Department of Medicine, University of Illinois at Chicago, Rm 864, M/C 735, 808 S.Wood st., Chicago, IL 60612

Received 5/4/98 Accepted 5/8/98


Intestinal or lung colonization precedes the development of MAC disease in AIDS patients. Even though normal healthy individuals are exposed to MAC, they rarely develop disease because the microorganisms fail to colonize, probably due to lack or inaccessibility of MAC binding receptors on the epithelial cells. It is quite possible that HIV infection directly or indirectly upregulates the expression of the surface receptors of intestinal and lung epithelial cells predisposing to MAC colonization.

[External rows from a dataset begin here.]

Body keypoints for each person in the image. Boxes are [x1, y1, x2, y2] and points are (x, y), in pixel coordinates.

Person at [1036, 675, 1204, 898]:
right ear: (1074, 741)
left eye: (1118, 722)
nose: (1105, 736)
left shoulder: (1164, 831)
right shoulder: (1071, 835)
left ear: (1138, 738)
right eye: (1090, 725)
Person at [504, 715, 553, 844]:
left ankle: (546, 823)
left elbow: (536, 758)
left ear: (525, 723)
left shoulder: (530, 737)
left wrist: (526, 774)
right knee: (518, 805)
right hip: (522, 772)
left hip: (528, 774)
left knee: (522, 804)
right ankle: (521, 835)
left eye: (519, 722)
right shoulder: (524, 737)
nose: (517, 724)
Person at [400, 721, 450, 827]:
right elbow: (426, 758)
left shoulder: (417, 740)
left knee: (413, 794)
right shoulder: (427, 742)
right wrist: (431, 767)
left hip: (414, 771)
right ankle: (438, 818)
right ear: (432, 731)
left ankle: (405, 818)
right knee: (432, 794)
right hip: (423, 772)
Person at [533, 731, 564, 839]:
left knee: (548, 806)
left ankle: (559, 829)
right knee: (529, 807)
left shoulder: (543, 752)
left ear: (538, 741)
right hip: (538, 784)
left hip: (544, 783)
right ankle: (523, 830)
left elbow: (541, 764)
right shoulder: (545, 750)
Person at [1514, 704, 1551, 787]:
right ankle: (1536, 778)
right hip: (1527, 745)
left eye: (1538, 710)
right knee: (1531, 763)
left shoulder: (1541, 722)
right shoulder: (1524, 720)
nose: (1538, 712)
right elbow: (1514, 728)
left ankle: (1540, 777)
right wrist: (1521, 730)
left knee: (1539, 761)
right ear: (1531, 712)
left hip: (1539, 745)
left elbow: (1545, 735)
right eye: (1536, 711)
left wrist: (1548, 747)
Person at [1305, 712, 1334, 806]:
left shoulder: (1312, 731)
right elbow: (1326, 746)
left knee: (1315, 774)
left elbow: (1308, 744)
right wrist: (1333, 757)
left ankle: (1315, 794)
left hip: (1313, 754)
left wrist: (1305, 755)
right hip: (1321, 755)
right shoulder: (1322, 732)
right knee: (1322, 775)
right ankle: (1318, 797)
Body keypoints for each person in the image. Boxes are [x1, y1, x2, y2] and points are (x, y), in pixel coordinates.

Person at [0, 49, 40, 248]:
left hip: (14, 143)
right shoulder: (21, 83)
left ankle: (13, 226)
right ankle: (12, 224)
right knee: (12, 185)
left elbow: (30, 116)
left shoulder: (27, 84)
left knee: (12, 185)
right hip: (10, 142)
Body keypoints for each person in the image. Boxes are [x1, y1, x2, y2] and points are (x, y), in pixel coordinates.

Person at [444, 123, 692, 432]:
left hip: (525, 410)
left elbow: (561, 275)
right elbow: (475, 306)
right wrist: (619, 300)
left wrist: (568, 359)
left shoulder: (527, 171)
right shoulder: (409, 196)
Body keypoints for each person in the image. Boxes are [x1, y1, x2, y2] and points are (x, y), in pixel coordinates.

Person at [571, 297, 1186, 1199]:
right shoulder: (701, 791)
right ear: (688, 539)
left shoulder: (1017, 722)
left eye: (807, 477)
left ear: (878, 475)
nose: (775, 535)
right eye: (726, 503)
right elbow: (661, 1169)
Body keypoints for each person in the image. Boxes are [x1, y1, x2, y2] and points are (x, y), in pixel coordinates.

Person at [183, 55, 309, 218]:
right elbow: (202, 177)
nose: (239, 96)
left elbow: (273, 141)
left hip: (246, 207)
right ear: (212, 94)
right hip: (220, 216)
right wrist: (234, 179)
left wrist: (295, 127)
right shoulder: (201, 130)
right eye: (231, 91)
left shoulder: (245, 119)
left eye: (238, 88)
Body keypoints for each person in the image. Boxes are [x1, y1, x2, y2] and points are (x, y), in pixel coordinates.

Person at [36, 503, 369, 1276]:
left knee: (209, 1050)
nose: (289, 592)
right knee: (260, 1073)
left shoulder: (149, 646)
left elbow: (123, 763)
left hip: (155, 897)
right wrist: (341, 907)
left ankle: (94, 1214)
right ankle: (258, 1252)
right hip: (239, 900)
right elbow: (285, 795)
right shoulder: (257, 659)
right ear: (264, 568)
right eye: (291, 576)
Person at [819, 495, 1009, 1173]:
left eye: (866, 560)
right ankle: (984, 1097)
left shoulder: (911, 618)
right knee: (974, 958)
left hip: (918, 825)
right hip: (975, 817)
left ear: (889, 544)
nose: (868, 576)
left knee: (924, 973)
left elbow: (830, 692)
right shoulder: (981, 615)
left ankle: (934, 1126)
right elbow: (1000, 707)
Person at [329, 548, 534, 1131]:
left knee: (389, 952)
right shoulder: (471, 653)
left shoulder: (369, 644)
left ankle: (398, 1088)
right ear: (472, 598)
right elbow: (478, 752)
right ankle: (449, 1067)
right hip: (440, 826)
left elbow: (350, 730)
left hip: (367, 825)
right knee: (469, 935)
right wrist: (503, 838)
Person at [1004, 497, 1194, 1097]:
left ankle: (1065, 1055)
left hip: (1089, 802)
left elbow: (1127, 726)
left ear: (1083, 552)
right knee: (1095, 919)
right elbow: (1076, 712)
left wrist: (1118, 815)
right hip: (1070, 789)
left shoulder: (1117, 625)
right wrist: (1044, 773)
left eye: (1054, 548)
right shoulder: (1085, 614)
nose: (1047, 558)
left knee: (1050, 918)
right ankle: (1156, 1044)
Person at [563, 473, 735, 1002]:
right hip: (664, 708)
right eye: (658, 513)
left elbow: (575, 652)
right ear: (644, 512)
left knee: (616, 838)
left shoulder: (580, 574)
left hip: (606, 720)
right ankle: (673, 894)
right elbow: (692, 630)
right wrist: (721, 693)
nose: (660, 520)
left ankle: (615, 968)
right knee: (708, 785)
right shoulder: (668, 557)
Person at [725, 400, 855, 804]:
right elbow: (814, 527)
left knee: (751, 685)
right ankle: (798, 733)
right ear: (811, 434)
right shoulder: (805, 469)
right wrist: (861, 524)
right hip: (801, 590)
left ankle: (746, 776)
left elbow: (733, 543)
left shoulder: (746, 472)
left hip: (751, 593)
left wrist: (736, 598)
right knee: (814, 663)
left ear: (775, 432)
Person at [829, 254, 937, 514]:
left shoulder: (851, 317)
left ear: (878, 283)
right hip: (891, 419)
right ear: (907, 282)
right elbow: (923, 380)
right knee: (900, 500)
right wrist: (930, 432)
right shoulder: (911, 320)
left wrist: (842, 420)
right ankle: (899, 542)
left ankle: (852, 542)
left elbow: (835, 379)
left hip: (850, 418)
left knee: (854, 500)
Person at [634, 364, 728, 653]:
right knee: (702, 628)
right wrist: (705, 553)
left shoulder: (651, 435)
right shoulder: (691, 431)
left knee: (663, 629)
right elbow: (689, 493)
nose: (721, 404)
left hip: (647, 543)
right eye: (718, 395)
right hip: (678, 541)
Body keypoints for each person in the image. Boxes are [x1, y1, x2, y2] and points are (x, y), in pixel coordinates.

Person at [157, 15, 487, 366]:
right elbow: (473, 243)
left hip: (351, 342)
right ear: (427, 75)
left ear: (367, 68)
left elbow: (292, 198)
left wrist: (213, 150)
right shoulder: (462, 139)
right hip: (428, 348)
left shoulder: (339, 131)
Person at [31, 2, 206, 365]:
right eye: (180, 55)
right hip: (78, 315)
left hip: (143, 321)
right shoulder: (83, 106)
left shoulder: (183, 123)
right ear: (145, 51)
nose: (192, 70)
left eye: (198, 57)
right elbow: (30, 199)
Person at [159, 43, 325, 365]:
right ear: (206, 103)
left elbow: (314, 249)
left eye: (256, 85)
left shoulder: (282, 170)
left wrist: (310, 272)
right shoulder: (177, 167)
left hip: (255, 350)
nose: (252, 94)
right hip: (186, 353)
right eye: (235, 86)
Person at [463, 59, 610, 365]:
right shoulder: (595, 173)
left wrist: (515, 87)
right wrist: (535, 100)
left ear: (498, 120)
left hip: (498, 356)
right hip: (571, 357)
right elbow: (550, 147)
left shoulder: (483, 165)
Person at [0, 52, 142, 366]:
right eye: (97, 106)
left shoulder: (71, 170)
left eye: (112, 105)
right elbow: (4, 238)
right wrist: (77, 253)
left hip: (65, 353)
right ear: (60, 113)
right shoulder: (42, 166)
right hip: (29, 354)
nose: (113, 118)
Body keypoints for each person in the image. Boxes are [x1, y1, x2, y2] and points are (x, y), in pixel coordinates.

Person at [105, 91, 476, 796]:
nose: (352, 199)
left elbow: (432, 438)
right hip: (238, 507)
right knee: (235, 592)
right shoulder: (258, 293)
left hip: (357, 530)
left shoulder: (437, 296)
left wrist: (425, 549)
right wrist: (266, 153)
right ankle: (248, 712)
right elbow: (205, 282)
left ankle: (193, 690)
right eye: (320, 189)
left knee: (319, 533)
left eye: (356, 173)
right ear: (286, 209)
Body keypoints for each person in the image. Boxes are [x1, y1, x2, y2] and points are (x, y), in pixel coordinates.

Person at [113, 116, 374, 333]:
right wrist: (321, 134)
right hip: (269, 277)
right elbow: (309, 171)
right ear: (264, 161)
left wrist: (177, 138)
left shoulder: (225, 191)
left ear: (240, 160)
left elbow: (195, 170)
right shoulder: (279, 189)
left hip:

Structural changes in the microorganisms as a result of variation in colony morphology contributes to the virulence of the organisms significantly. Interaction of the microorganisms with different cells through specific receptors results in the release of cytokines and other mediators. The cascade of events (figure 1) initiated following the interaction of the microorganisms with epithelial and mononuclear phagocytic cells results in generation of macrophages endowed with increased killing of the invading microorganisms. These events direct and orchestrate the process of protection or pathogenesis. Macrophages are believed to kill the microorganisms through release of reactive oxygen radicals (02-,0H, H202 and NO) as well as lysosomal enzymes. A delicate balance in the levels of cytokines and oxygen metabolites released during infection needs to be maintained in order to generate effective immunity. Identification and characterization of MAC adhesins and host cell receptors involved in generation of the protective response and understanding the mechanisms involved in the interaction of the MAC with the host will help in devising protective measures against MAC induced disease.

Figure 1. Cascade of events following the interaction of Mycobacterium avium with host cells.